Rutgers Graduate School of Biomedical Sciences
- Type: Public
- Established: 1956
- Dean: Jeffery DiGiovanni
- Location: Newark and Piscataway, New Jersey, United States
- Campus: Urban and Suburban;
- Website: http://gsbs.rutgers.edu

= Rutgers Graduate School of Biomedical Sciences =

School in Newark and Piscataway, New Jersey, US

The Graduate School of Biomedical Sciences (GSBS; formerly UMDNJ-GSBS) was one of the schools of the University of Medicine and Dentistry of New Jersey (UMDNJ).

Following the enactment of the New Jersey Medical and Health Sciences Education Restructuring Act and the dissolution of UMDNJ on July 1, 2013, the GSBS programs at Newark and Piscataway became part of the newly established Rutgers Graduate School of Biomedical Sciences, while the Stratford-based programs became part of the Rowan University Graduate School of Biomedical Sciences.

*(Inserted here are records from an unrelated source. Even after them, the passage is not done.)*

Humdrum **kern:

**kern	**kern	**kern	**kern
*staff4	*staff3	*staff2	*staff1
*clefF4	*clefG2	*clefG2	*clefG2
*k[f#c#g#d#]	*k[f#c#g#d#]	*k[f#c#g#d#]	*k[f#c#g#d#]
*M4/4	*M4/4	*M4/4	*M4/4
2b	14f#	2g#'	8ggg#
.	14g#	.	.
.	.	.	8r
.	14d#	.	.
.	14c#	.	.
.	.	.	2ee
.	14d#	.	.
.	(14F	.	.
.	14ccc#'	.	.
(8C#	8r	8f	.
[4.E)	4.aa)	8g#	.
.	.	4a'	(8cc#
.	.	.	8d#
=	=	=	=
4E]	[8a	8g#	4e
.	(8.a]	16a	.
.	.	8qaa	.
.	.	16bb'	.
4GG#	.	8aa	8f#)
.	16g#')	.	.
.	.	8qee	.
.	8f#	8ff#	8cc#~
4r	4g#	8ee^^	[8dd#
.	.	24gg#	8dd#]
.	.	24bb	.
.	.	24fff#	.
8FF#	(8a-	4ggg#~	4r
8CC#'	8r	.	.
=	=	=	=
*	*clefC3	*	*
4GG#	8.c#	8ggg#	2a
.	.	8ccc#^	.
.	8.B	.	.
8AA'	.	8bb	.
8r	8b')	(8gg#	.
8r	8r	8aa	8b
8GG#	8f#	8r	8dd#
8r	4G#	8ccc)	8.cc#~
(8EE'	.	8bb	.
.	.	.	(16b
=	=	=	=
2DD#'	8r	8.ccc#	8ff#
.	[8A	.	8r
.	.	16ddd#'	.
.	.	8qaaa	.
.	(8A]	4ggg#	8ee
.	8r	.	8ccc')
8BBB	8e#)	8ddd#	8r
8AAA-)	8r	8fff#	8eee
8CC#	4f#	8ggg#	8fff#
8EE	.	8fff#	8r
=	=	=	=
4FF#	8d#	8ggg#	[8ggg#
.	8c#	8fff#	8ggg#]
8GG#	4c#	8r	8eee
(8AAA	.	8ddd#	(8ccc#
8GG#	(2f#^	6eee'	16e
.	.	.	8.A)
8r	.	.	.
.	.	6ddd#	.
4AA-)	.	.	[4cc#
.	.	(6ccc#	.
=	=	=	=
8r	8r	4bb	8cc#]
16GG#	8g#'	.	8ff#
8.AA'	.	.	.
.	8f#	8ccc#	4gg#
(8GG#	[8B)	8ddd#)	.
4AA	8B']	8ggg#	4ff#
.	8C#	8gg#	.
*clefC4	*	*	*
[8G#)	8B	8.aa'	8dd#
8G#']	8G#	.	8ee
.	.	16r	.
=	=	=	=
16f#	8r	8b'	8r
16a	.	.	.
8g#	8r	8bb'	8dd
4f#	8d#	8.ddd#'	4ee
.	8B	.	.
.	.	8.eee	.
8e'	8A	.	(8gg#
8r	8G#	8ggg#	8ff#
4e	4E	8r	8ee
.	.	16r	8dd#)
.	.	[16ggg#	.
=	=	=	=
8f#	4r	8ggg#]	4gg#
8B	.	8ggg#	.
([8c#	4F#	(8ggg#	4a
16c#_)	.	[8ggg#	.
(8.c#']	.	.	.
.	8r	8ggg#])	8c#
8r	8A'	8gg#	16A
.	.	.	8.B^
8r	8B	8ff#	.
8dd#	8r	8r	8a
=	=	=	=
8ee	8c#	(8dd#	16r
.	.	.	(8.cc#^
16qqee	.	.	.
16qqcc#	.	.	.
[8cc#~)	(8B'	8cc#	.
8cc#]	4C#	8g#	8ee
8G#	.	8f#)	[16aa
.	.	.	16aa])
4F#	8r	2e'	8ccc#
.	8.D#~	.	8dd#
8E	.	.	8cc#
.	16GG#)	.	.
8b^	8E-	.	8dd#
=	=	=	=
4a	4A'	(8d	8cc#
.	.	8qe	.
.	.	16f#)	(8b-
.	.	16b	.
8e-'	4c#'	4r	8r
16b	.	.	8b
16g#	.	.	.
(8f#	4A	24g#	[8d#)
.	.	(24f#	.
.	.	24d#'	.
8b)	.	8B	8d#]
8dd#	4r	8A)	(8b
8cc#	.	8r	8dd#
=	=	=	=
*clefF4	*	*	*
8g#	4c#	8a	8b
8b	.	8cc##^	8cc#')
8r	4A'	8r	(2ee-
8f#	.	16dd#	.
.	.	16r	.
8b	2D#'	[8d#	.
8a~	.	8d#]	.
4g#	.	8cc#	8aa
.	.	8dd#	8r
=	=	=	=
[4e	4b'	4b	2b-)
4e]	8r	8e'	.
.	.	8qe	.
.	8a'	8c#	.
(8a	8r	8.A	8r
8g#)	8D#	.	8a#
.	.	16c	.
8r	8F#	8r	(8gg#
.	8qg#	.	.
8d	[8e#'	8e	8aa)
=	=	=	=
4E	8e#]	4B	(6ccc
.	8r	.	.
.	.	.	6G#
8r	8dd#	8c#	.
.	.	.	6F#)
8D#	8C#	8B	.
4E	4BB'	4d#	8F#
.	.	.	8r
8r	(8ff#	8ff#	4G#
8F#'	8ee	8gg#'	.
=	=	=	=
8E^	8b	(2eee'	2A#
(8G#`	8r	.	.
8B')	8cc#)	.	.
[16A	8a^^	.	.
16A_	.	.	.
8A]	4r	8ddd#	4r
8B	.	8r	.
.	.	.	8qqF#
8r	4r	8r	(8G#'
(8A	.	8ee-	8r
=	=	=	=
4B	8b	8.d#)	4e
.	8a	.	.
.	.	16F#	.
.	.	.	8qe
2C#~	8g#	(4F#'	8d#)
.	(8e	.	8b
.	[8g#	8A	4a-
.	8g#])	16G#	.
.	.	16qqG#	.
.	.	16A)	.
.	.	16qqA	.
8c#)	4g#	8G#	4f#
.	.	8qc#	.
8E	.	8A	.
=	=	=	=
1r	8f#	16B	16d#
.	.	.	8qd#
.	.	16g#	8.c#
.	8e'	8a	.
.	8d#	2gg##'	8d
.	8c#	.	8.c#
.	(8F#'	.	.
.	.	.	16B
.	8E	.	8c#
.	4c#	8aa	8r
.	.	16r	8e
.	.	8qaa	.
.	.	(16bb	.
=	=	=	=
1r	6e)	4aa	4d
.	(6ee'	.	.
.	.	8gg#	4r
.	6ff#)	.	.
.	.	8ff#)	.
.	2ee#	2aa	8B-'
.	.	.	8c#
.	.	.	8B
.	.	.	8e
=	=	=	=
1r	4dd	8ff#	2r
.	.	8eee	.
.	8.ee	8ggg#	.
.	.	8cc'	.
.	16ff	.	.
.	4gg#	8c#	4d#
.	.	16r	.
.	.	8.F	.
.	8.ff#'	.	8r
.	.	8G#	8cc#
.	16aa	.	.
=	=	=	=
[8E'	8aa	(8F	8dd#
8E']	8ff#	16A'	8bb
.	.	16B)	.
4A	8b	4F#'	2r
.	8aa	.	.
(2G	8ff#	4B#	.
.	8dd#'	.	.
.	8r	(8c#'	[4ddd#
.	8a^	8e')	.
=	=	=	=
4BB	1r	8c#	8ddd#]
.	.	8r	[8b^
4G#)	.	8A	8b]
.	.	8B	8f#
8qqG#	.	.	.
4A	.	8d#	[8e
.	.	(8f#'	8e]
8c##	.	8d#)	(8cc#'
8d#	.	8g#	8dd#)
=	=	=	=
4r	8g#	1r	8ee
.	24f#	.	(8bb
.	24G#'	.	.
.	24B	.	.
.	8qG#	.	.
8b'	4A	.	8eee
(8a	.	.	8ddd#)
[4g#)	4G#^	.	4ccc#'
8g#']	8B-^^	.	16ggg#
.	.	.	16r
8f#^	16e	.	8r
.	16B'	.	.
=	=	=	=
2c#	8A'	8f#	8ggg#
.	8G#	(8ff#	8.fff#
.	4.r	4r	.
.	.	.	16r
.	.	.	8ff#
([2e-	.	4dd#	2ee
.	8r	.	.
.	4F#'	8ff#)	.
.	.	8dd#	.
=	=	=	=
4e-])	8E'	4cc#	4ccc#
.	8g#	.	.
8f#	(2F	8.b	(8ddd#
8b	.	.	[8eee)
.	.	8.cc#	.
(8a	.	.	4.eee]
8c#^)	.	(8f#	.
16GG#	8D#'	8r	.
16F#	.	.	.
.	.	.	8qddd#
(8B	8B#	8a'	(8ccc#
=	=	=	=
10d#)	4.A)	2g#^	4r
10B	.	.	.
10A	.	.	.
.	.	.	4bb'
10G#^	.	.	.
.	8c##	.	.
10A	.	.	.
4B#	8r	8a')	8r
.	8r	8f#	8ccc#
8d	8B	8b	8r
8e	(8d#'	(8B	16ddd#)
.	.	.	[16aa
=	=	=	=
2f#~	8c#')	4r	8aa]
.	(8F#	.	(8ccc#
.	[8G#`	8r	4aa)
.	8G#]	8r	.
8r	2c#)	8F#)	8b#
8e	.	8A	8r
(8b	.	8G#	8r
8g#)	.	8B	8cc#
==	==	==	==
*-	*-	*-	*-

The school offered graduate education and research training in the biomedical sciences at campuses in Newark, Piscataway, and Stratford, New Jersey.
== History ==

The Graduate School of Biomedical Sciences (GSBS) was established in 1956 and became one of the eight schools of the University of Medicine and Dentistry of New Jersey (UMDNJ). The school offered graduate education and research training in the biomedical sciences at campuses in Newark, Piscataway, and Stratford.

As part of the reorganization of New Jersey's public higher education system, UMDNJ was dissolved on July 1, 2013. The GSBS programs at Newark and Piscataway were transferred to Rutgers University and became the Rutgers Graduate School of Biomedical Sciences, while the Stratford programs became part of the Rowan University Graduate School of Biomedical Sciences.

In 2017, the Rutgers Graduate School of Biomedical Sciences was merged with the Graduate School-New Brunswick to form the Rutgers School of Graduate Studies, consolidating graduate education programs across the university.